TASK OBJECTIVE :: According to the kitchen post, which historical period do Pamela and Frank focus on?

TEXT TO READ ::
>> Begin

“Living History” in the Kitchen

Mar
1

Post by community member:

When we think about our kitchens, many people dream of having a stainless steel kitchen with all the latest and greatest time saving gadgets. Many of us who read Suzanne’s site on a regular basis do like to save time, but we also have a great appreciation for the simpler way of life. We love reading about wood burning stoves, old fashioned kitchen gadgets, and living close to the land.

You can imagine my delight when I stumbled upon Pamela and her husband, Frank, of Shadetree Primitives. They engage in what’s called a “primitive” lifestyle, relishing and using on a regular basis kitchen gadgets from yesteryear. Their lifestyle revolves around what they call Living History, and more particularly, they concentrate on the era around the Civil War period.

Shadetree Primitives in the Kitchen Album

To see Pamela’s cookhouse is to definitely be whisked back in time. Her wood cook-stove is the centerpiece, with plenty of antique kitchen utensils and cast iron cookware hanging from hooks on her plain wooden plank walls. A hurricane lamp sits in the middle of her plain wood table, with straight back antique chairs ready to make a guest comfortable for some old fashioned visiting. Crocks, a butter churn, and all sorts of antique delights complete the look.

>> End

ITEMS ::
>> Begin

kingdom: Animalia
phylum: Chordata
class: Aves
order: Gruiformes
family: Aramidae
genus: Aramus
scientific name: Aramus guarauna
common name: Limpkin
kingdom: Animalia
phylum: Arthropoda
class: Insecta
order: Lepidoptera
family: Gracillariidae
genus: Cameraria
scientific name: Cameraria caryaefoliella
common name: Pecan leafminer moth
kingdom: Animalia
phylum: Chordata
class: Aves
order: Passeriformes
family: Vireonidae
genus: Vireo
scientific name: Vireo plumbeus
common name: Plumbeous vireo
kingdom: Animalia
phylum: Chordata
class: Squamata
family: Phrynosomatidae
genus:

>> End

EXERCISE RESULT :: The era around the Civil War period.